Ebony Haley - Chemistry, MS
Nhu Le - Chemistry, MS
Luis Baca - Mathematics and Biology, BS
Shane Flynn - Chemistry and Biology, BS
Casey Moore - Physics, BS
Phenomena occurring far from thermodynamic equilibrium redistribute and manipulate energy. They are ubiquitous in our everyday experience, from the processes underlying the operation of living systems to those responsible for weather and climate. Matter driven out of equilibrium has evolving properties, structures, and patterns different from those found under equilibrium conditions. In the laboratory this fact is being exploited: for example, matter is manipulated at the molecular and supramolecular level to create structures and materials, impacting nanoscience, engineering, and technology. However, fundamental advances have been hindered by the lack of general, unifying principles and absence of a microscopic theory for processes arbitrarily far from equilibrium.
We are working towards these general, unifying principles and a microscopic theory for nonequilibrium processes. Our research develops theories and computer simulation methods, in part, to determine the efficiency and limitations of energy transport. We perform, develop, and apply physics-based models of molecules and numerical analysis techniques to simulate, evaluate, and solve problems. Technically, our research is in the field of theoretical and computational chemistry, but it makes use of computer science and mathematics, and draws inspiration from biology.

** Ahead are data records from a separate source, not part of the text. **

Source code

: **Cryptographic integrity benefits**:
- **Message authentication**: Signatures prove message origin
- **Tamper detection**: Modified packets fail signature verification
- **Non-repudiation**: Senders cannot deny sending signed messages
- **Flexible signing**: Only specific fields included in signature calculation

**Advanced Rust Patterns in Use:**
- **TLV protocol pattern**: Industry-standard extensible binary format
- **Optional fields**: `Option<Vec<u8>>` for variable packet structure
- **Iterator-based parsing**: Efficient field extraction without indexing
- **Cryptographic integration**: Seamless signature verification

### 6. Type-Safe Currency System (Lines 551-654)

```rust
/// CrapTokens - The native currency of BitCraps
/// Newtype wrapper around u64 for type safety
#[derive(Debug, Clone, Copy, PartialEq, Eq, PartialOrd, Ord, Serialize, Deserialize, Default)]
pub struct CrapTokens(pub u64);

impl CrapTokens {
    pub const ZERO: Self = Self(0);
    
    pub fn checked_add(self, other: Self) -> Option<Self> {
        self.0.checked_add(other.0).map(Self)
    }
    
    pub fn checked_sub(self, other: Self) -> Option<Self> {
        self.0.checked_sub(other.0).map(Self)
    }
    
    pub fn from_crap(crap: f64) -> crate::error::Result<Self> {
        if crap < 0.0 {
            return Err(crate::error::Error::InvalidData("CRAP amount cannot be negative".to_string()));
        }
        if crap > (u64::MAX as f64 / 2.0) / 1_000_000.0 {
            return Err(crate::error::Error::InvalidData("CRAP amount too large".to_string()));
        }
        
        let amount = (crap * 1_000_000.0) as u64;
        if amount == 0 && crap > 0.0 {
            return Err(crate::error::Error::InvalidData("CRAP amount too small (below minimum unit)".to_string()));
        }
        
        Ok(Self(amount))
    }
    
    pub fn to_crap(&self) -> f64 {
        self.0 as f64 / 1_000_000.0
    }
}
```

A primary aim of our research is to predict experimental results for a diverse range of energetically driven nanoscale systems, from photo-switchable and dynamically aggregating nanoparticles to single, vibrationally excited molecules. Another goal is a microscopic theory of nonequilibrium processes, which will determine the maximum useful work small systems can perform while out of equilibrium. With new understanding of the energy dissipated or "wasted" by nanoscale devices and molecules, these systems will be subject to more informed design and control. Harnessing dissipated energy will then lead to new synthetic routes to dynamic nanostructured materials and complex biological matter.
1. Cutting edge theoretical and computational methods; 2. our own massively parallel and efficient computer codes that execute on graphics processors and simulate molecular dynamics; 3. the ability to change quickly between, and solve problems at, the interface of several scientific fields; 4. a diverse set of fascinating problems.